WRITTEN TASK A:
Retype part of the Netlify deployment guide word for word. Begin at the words "Follow one of" and stop after "your local testing.".

You will need to be pulling in at least the demo/test site module.

hugo mod tidy

Test with the Hugo local server

Make sure you are in your project root (e.g. the directory containing the exampleSite subdirectory), then issue the following command:

hugo serve --source exampleSite --config config.toml

You should now be able to browse to https://localhost:1313/ on same host as where you ran that command and see the demo/test site against the most current version of your module.

Create a build script for use with Netlify

For example save the following as scripts/netlify_build.sh in your repo:

#!/bin/bash

set -e
set -o pipefail

## Commented out lines are additional validation
## you may wish to add (out of scope for article)

# pip install pre-commit

# pre-commit install --install-hooks
# pre-commit run --all-files

# bash ./tests/scripts/hugo-audit.sh
# rm -rf public exampleSite/public

## The following is only relevant if you use `site.Params.deployedbaseurl`
## for some purpose, in a template.

# if [ "$CONTEXT" = "production" ]; then
#     export HUGO_PARAMS_DEPLOYEDBASEURL="$URL"
# else
#     export HUGO_PARAMS_DEPLOYEDBASEURL="$DEPLOY_PRIME_URL"
# fi

HUGO_RESOURCEDIR="$(pwd)/resources" hugo --gc --minify -b $URL --source exampleSite --destination $(pwd)/public --config config.toml

Deploy on Netlify

Follow one of Netlify’s guides, such as https://docs.netlify.com/welcome/add-new-site/#import-from-an-existing-repository to create the initial CI version of the demo/test site. Note that the repo to add is the module from which you removed demo site, not the demo site repo.

Make sure you use the above script in your build command.

Build command:

bash scripts/netlify_build.sh

Also set HUGO_VERSION environment variable on Netlify to the same version of Hugo as you use for your local testing.

The initial deploy will likely fail because on initial import HUGO_VERSION is not honoured.

All you need to do is trigger the deploy again. The resulting build will use the HUGO_VERSION you specified.

Set your GitHub branch protection rules to require successful deploy

By requiring the Netlify status checks that will now be available in your branch protection settings, you can require that the Netlify build be successful before merging is allowed.

Stored data entries:
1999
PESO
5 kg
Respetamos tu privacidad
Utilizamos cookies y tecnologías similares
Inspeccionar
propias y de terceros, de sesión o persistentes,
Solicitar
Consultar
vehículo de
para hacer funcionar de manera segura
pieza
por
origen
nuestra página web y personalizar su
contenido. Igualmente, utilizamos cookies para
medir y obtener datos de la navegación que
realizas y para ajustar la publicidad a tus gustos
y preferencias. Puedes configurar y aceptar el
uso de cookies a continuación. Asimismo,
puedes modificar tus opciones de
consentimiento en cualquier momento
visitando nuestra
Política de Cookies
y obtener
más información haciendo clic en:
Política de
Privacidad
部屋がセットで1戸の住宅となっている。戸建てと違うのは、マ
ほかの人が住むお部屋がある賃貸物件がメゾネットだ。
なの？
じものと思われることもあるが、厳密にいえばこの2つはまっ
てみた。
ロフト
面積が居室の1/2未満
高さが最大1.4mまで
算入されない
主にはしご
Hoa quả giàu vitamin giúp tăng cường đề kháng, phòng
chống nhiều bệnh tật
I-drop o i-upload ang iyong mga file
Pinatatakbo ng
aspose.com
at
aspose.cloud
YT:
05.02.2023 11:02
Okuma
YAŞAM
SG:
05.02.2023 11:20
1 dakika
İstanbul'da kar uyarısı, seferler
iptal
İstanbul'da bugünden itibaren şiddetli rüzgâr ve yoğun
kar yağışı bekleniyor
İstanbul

WRITTEN TASK B:
Gather every line of the rows that contains the word "obtener", treating uppercase and lowercase as different.

TASK OUTPUT A:
Follow one of Netlify’s guides, such as https://docs.netlify.com/welcome/add-new-site/#import-from-an-existing-repository to create the initial CI version of the demo/test site. Note that the repo to add is the module from which you removed demo site, not the demo site repo.

Make sure you use the above script in your build command.

Build command:

bash scripts/netlify_build.sh

Also set HUGO_VERSION environment variable on Netlify to the same version of Hugo as you use for your local testing.

TASK OUTPUT B:
medir y obtener datos de la navegación que
y obtener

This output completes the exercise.